Repetition must be exact and must stop with the line bearing "In this program". It begins at the first line of the records and includes no pictures.

***** GIVEN RECORDS *****

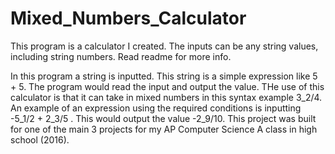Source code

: # Mixed_Numbers_Calculator
This program is a calculator I created. The inputs can be any string values, including string numbers. Read readme for more info.

In this program a string is inputted. This string is a simple expression like 5 + 5. The program would read the input and output the value. 
THe use of this calculator is that it can take in mixed numbers in this syntax example 3_2/4. An example of an expression using the required
conditions is inputting -5_1/2 + 2_3/5  . This would output the value -2_9/10. This project was built for one of the main 3 projects for my AP Computer 
Science A class in high school (2016).
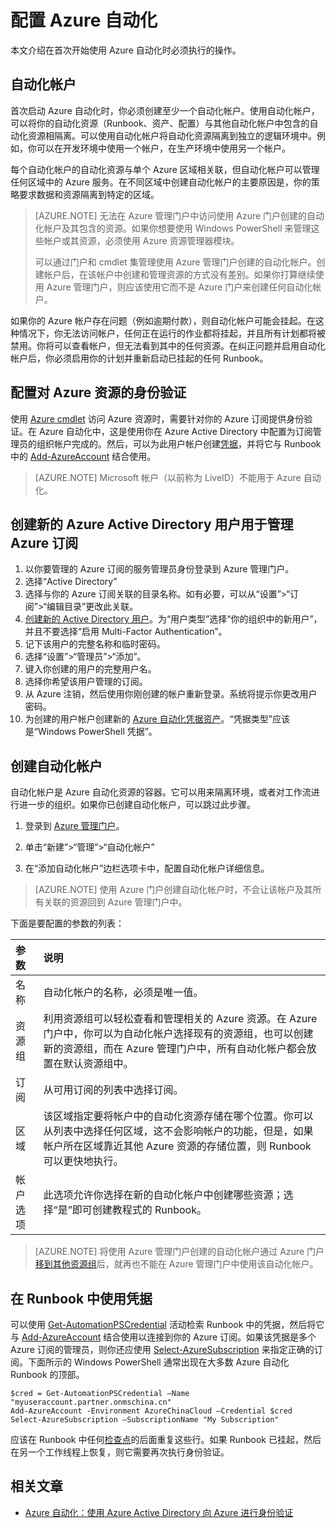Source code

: <properties
   pageTitle="配置 Azure 自动化"
   description="介绍在配置初次使用的 Azure 自动化时必须执行的步骤。"
   services="automation"
   documentationCenter=""
   authors="MGoedtel"
   manager="stevenka"
   editor="tysonn" />
<tags
   ms.service="automation"
   ms.date="02/23/2016"
   wacn.date="04/20/2016" />

# 配置 Azure 自动化

本文介绍在首次开始使用 Azure 自动化时必须执行的操作。

## 自动化帐户

首次启动 Azure 自动化时，你必须创建至少一个自动化帐户。使用自动化帐户，可以将你的自动化资源（Runbook、资产、配置）与其他自动化帐户中包含的自动化资源相隔离。可以使用自动化帐户将自动化资源隔离到独立的逻辑环境中。例如，你可以在开发环境中使用一个帐户，在生产环境中使用另一个帐户。

每个自动化帐户的自动化资源与单个 Azure 区域相关联，但自动化帐户可以管理任何区域中的 Azure 服务。在不同区域中创建自动化帐户的主要原因是，你的策略要求数据和资源隔离到特定的区域。

>[AZURE.NOTE] 无法在 Azure 管理门户中访问使用 Azure 门户创建的自动化帐户及其包含的资源。如果你想要使用 Windows PowerShell 来管理这些帐户或其资源，必须使用 Azure 资源管理器模块。
>
>可以通过门户和 cmdlet 集管理使用 Azure 管理门户创建的自动化帐户。创建帐户后，在该帐户中创建和管理资源的方式没有差别。如果你打算继续使用 Azure 管理门户，则应该使用它而不是 Azure 门户来创建任何自动化帐户。


如果你的 Azure 帐户存在问题（例如逾期付款），则自动化帐户可能会挂起。在这种情况下，你无法访问帐户，任何正在运行的作业都将挂起，并且所有计划都将被禁用。你将可以查看帐户，但无法看到其中的任何资源。在纠正问题并启用自动化帐户后，你必须启用你的计划并重新启动已挂起的任何 Runbook。


## 配置对 Azure 资源的身份验证

使用 [Azure cmdlet](http://msdn.microsoft.com/zh-cn/library/azure/jj554330.aspx) 访问 Azure 资源时，需要针对你的 Azure 订阅提供身份验证。在 Azure 自动化中，这是使用你在 Azure Active Directory 中配置为订阅管理员的组织帐户完成的。然后，可以为此用户帐户创建[凭据](/documentation/articles/automation-credentials)，并将它与 Runbook 中的 [Add-AzureAccount](http://msdn.microsoft.com/zh-cn/library/azure/dn722528.aspx) 结合使用。

>[AZURE.NOTE] Microsoft 帐户（以前称为 LiveID）不能用于 Azure 自动化。

## 创建新的 Azure Active Directory 用户用于管理 Azure 订阅

1. 以你要管理的 Azure 订阅的服务管理员身份登录到 Azure 管理门户。
2. 选择“Active Directory”
3. 选择与你的 Azure 订阅关联的目录名称。如有必要，可以从“设置”>“订阅”>“编辑目录”更改此关联。
4. [创建新的 Active Directory 用户](http://msdn.microsoft.com/zh-cn/library/azure/hh967632.aspx)。为“用户类型”选择“你的组织中的新用户”，并且不要选择“启用 Multi-Factor Authentication”。
5. 记下该用户的完整名称和临时密码。
7. 选择“设置”>“管理员”>“添加”。
8. 键入你创建的用户的完整用户名。
9. 选择你希望该用户管理的订阅。
10. 从 Azure 注销，然后使用你刚创建的帐户重新登录。系统将提示你更改用户密码。
11. 为创建的用户帐户创建新的 [Azure 自动化凭据资产](/documentation/articles/automation-credentials)。“凭据类型”应该是“Windows PowerShell 凭据”。

## 创建自动化帐户

自动化帐户是 Azure 自动化资源的容器。它可以用来隔离环境，或者对工作流进行进一步的组织。如果你已创建自动化帐户，可以跳过此步骤。

1. 登录到 [Azure 管理门户](https://manage.windowsazure.cn)。

2. 单击“新建”>“管理”>“自动化帐户”

3. 在“添加自动化帐户”边栏选项卡中，配置自动化帐户详细信息。

>[AZURE.NOTE] 使用 Azure 门户创建自动化帐户时，不会让该帐户及其所有关联的资源回到 Azure 管理门户中。

下面是要配置的参数的列表：

|参数 |说明 |
|:---|:---|
| 名称 | 自动化帐户的名称，必须是唯一值。 |
| 资源组 | 利用资源组可以轻松查看和管理相关的 Azure 资源。在 Azure 门户中，你可以为自动化帐户选择现有的资源组，也可以创建新的资源组，而在 Azure 管理门户中，所有自动化帐户都会放置在默认资源组中。 |
| 订阅 | 从可用订阅的列表中选择订阅。 |
| 区域 | 该区域指定要将帐户中的自动化资源存储在哪个位置。你可以从列表中选择任何区域，这不会影响帐户的功能，但是，如果帐户所在区域靠近其他 Azure 资源的存储位置，则 Runbook 可以更快地执行。 |
| 帐户选项 | 此选项允许你选择在新的自动化帐户中创建哪些资源；选择“是”即可创建教程式的 Runbook。 |



>[AZURE.NOTE] 将使用 Azure 管理门户创建的自动化帐户通过 Azure 门户[移到其他资源组](/documentation/articles/resource-group-move-resources)后，就再也不能在 Azure 管理门户中使用该自动化帐户。



## 在 Runbook 中使用凭据

可以使用 [Get-AutomationPSCredential](/documentation/articles/automation-credentials) 活动检索 Runbook 中的凭据，然后将它与 [Add-AzureAccount](http://msdn.microsoft.com/zh-cn/library/azure/dn722528.aspx) 结合使用以连接到你的 Azure 订阅。如果该凭据是多个 Azure 订阅的管理员，则你还应使用 [Select-AzureSubscription](http://msdn.microsoft.com/zh-cn/library/dn495203.aspx) 来指定正确的订阅。下面所示的 Windows PowerShell 通常出现在大多数 Azure 自动化 Runbook 的顶部。

    $cred = Get-AutomationPSCredential –Name "myuseraccount.partner.onmschina.cn"
	Add-AzureAccount -Environment AzureChinaCloud –Credential $cred
	Select-AzureSubscription –SubscriptionName "My Subscription"

应该在 Runbook 中任何[检查点](http://technet.microsoft.com/zh-cn/library/dn469257.aspx#bk_Checkpoints)的后面重复这些行。如果 Runbook 已挂起，然后在另一个工作线程上恢复，则它需要再次执行身份验证。

## 相关文章
- [Azure 自动化：使用 Azure Active Directory 向 Azure 进行身份验证](https://azure.microsoft.com/blog/2014/08/27/azure-automation-authenticating-to-azure-using-azure-active-directory)
 

<!---HONumber=Mooncake_0411_2016-->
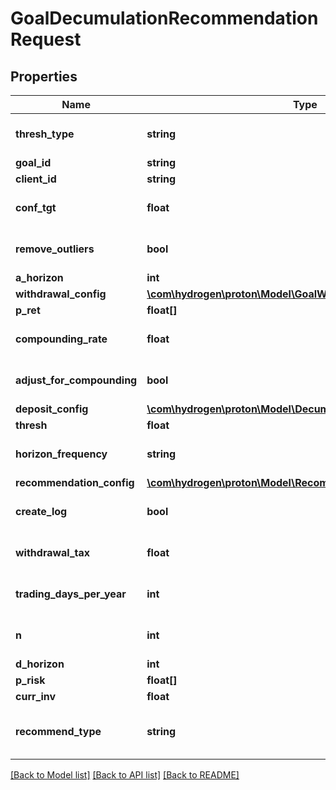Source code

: # GoalDecumulationRecommendationRequest

## Properties
Name | Type | Description | Notes
------------ | ------------- | ------------- | -------------
**thresh_type** | **string** |  | [optional] [default to 'perc']
**goal_id** | **string** |  | [optional] 
**client_id** | **string** |  | [optional] 
**conf_tgt** | **float** |  | [optional] [default to 0.9]
**remove_outliers** | **bool** |  | [optional] [default to true]
**a_horizon** | **int** |  | [optional] 
**withdrawal_config** | [**\com\hydrogen\proton\Model\GoalWithdrawalConfig[]**](GoalWithdrawalConfig.md) |  | [optional] 
**p_ret** | **float[]** |  | 
**compounding_rate** | **float** |  | [optional] [default to 0.0]
**adjust_for_compounding** | **bool** |  | [optional] [default to false]
**deposit_config** | [**\com\hydrogen\proton\Model\DecumulationGoalDepositConfig[]**](DecumulationGoalDepositConfig.md) |  | [optional] 
**thresh** | **float** |  | [optional] 
**horizon_frequency** | **string** |  | [optional] [default to 'year']
**recommendation_config** | [**\com\hydrogen\proton\Model\RecommendationConfig1**](RecommendationConfig1.md) |  | [optional] 
**create_log** | **bool** |  | [optional] [default to false]
**withdrawal_tax** | **float** |  | [optional] [default to 0.0]
**trading_days_per_year** | **int** |  | [optional] [default to 252]
**n** | **int** |  | [optional] [default to 1000]
**d_horizon** | **int** |  | [optional] 
**p_risk** | **float[]** |  | 
**curr_inv** | **float** |  | [optional] 
**recommend_type** | **string** |  | [optional] [default to 'horizon']

[[Back to Model list]](../README.md#documentation-for-models) [[Back to API list]](../README.md#documentation-for-api-endpoints) [[Back to README]](../README.md)


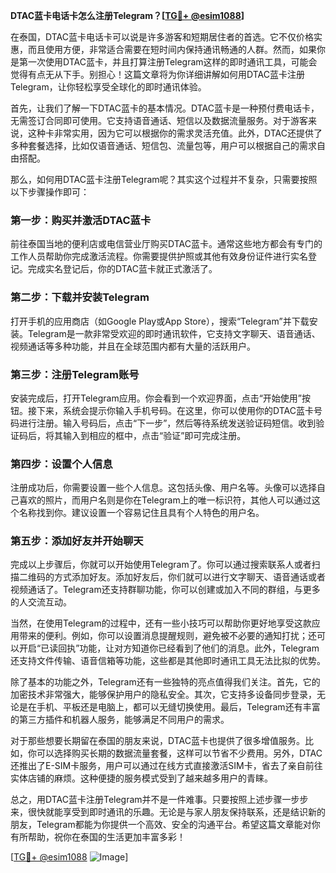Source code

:**DTAC蓝卡电话卡怎么注册Telegram？[[TG💪+ @esim1088](https://t.me/s/esim1088)]**

在泰国，DTAC蓝卡电话卡可以说是许多游客和短期居住者的首选。它不仅价格实惠，而且使用方便，非常适合需要在短时间内保持通讯畅通的人群。然而，如果你是第一次使用DTAC蓝卡，并且打算注册Telegram这样的即时通讯工具，可能会觉得有点无从下手。别担心！这篇文章将为你详细讲解如何用DTAC蓝卡注册Telegram，让你轻松享受全球化的即时通讯体验。

首先，让我们了解一下DTAC蓝卡的基本情况。DTAC蓝卡是一种预付费电话卡，无需签订合同即可使用。它支持语音通话、短信以及数据流量服务。对于游客来说，这种卡非常实用，因为它可以根据你的需求灵活充值。此外，DTAC还提供了多种套餐选择，比如仅语音通话、短信包、流量包等，用户可以根据自己的需求自由搭配。

那么，如何用DTAC蓝卡注册Telegram呢？其实这个过程并不复杂，只需要按照以下步骤操作即可：

### 第一步：购买并激活DTAC蓝卡

前往泰国当地的便利店或电信营业厅购买DTAC蓝卡。通常这些地方都会有专门的工作人员帮助你完成激活流程。你需要提供护照或其他有效身份证件进行实名登记。完成实名登记后，你的DTAC蓝卡就正式激活了。

### 第二步：下载并安装Telegram

打开手机的应用商店（如Google Play或App Store），搜索“Telegram”并下载安装。Telegram是一款非常受欢迎的即时通讯软件，它支持文字聊天、语音通话、视频通话等多种功能，并且在全球范围内都有大量的活跃用户。

### 第三步：注册Telegram账号

安装完成后，打开Telegram应用。你会看到一个欢迎界面，点击“开始使用”按钮。接下来，系统会提示你输入手机号码。在这里，你可以使用你的DTAC蓝卡号码进行注册。输入号码后，点击“下一步”，然后等待系统发送验证码短信。收到验证码后，将其输入到相应的框中，点击“验证”即可完成注册。

### 第四步：设置个人信息

注册成功后，你需要设置一些个人信息。这包括头像、用户名等。头像可以选择自己喜欢的照片，而用户名则是你在Telegram上的唯一标识符，其他人可以通过这个名称找到你。建议设置一个容易记住且具有个人特色的用户名。

### 第五步：添加好友并开始聊天

完成以上步骤后，你就可以开始使用Telegram了。你可以通过搜索联系人或者扫描二维码的方式添加好友。添加好友后，你们就可以进行文字聊天、语音通话或者视频通话了。Telegram还支持群聊功能，你可以创建或加入不同的群组，与更多的人交流互动。

当然，在使用Telegram的过程中，还有一些小技巧可以帮助你更好地享受这款应用带来的便利。例如，你可以设置消息提醒规则，避免被不必要的通知打扰；还可以开启“已读回执”功能，让对方知道你已经看到了他们的消息。此外，Telegram还支持文件传输、语音信箱等功能，这些都是其他即时通讯工具无法比拟的优势。

除了基本的功能之外，Telegram还有一些独特的亮点值得我们关注。首先，它的加密技术非常强大，能够保护用户的隐私安全。其次，它支持多设备同步登录，无论是在手机、平板还是电脑上，都可以无缝切换使用。最后，Telegram还有丰富的第三方插件和机器人服务，能够满足不同用户的需求。

对于那些想要长期留在泰国的朋友来说，DTAC蓝卡也提供了很多增值服务。比如，你可以选择购买长期的数据流量套餐，这样可以节省不少费用。另外，DTAC还推出了E-SIM卡服务，用户可以通过在线方式直接激活SIM卡，省去了亲自前往实体店铺的麻烦。这种便捷的服务模式受到了越来越多用户的青睐。

总之，用DTAC蓝卡注册Telegram并不是一件难事。只要按照上述步骤一步步来，很快就能享受到即时通讯的乐趣。无论是与家人朋友保持联系，还是结识新的朋友，Telegram都能为你提供一个高效、安全的沟通平台。希望这篇文章能对你有所帮助，祝你在泰国的生活更加丰富多彩！

[[TG💪+ @esim1088](https://t.me/s/esim1088) ![Image](https://i.postimg.cc/4NQfJmqS/Snipaste-2025-05-13-00-14-12.png)]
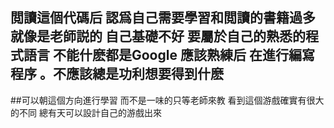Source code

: ## 閲讀這個代碼后 認爲自己需要學習和閲讀的書籍過多 就像是老師説的 自己基礎不好 要屬於自己的熟悉的程式語言 不能什麽都是Google 應該熟練后 在進行編寫程序 。不應該總是功利想要得到什麽
##可以朝這個方向進行學習 而不是一味的只等老師來教 看到這個游戲確實有很大的不同 總有天可以設計自己的游戲出來
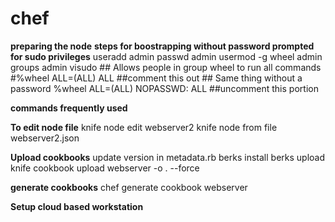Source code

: # chef

**preparing the node**
**steps for boostrapping without password prompted for sudo privileges**
useradd admin
passwd admin
usermod -g wheel admin
groups admin
visudo
	## Allows people in group wheel to run all commands
	#%wheel ALL=(ALL)       ALL		##comment this out
	## Same thing without a password
	%wheel  ALL=(ALL)       NOPASSWD: ALL  ##uncomment this portion

**commands frequently used**

**To edit node file**
knife node edit webserver2
knife node from file webserver2.json

**Upload cookbooks**
update version in metadata.rb 
berks install
berks upload
knife cookbook upload webserver -o . --force

**generate cookbooks**
chef generate cookbook webserver

**Setup cloud based workstation**

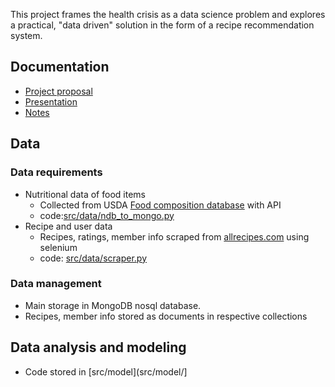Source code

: This project frames the health crisis as a data science problem and explores a practical, "data driven" solution in the form of a recipe recommendation system.   

## Documentation 
* [Project proposal](https://docs.google.com/document/d/1fyTX7zHu0Tg92daD9yG4MbEVNJWpAo9V0dDwW1b2xGA/edit?usp=sharing)
* [Presentation](https://docs.google.com/presentation/d/1vTqdFdSiJ_m-carGSUVMQn9V2vPaHaKSxM-NFZ9JN2A/edit?usp=sharing) 
* [Notes](https://github.com/q0j0p/food_recommender/blob/master/notes/notes.md)

## Data 
### Data requirements 
* Nutritional data of food items 
  * Collected from USDA [Food composition database](https://ndb.nal.usda.gov/ndb/search/list) with API 
  * code:[src/data/ndb_to_mongo.py](src/data/ndb_to_mongo.py)
* Recipe and user data 
  * Recipes, ratings, member info scraped from [allrecipes.com](https://allrecipes.com) using selenium
  * code: [src/data/scraper.py](src/data/scraper.py)
  
### Data management 
* Main storage in MongoDB nosql database.  
 * Recipes, member info stored as documents in respective collections 
 

## Data analysis and modeling
* Code stored in [src/model](src/model/]
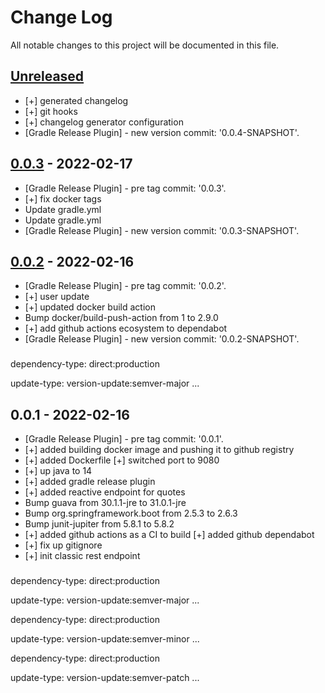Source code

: # Change Log

All notable changes to this project will be documented in this file.

<a name="unreleased"></a>
## [Unreleased]

- [+] generated changelog
- [+] git hooks
- [+] changelog generator configuration
- [Gradle Release Plugin] - new version commit:  '0.0.4-SNAPSHOT'.


<a name="0.0.3"></a>
## [0.0.3] - 2022-02-17

- [Gradle Release Plugin] - pre tag commit:  '0.0.3'.
- [+] fix docker tags
- Update gradle.yml
- Update gradle.yml
- [Gradle Release Plugin] - new version commit:  '0.0.3-SNAPSHOT'.


<a name="0.0.2"></a>
## [0.0.2] - 2022-02-16

- [Gradle Release Plugin] - pre tag commit:  '0.0.2'.
- [+] user update
- [+] updated docker build action
- Bump docker/build-push-action from 1 to 2.9.0
- [+] add github actions ecosystem to dependabot
- [Gradle Release Plugin] - new version commit:  '0.0.2-SNAPSHOT'.

###

dependency-type: direct:production

update-type: version-update:semver-major
...


<a name="0.0.1"></a>
## 0.0.1 - 2022-02-16

- [Gradle Release Plugin] - pre tag commit:  '0.0.1'.
- [+] added building docker image and pushing it to github registry
- [+] added Dockerfile [+] switched port to 9080
- [+] up java to 14
- [+] added gradle release plugin
- [+] added reactive endpoint for quotes
- Bump guava from 30.1.1-jre to 31.0.1-jre
- Bump org.springframework.boot from 2.5.3 to 2.6.3
- Bump junit-jupiter from 5.8.1 to 5.8.2
- [+] added github actions as a CI to build [+] added github dependabot
- [+] fix up gitignore
- [+] init classic rest endpoint

###

dependency-type: direct:production

update-type: version-update:semver-major
...

dependency-type: direct:production

update-type: version-update:semver-minor
...

dependency-type: direct:production

update-type: version-update:semver-patch
...


[Unreleased]: https://github.com/k-groshev/quotes-service/compare/0.0.3...HEAD
[0.0.3]: https://github.com/k-groshev/quotes-service/compare/0.0.2...0.0.3
[0.0.2]: https://github.com/k-groshev/quotes-service/compare/0.0.1...0.0.2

*****

■ SOLUTION FOR THIS PROBLEM
Source code

: # Mixed_Numbers_Calculator
This program is a calculator I created. The inputs can be any string values, including string numbers. Read readme for more info.

In this program a string is inputted. This string is a simple expression like 5 + 5. The program would read the input and output the value. 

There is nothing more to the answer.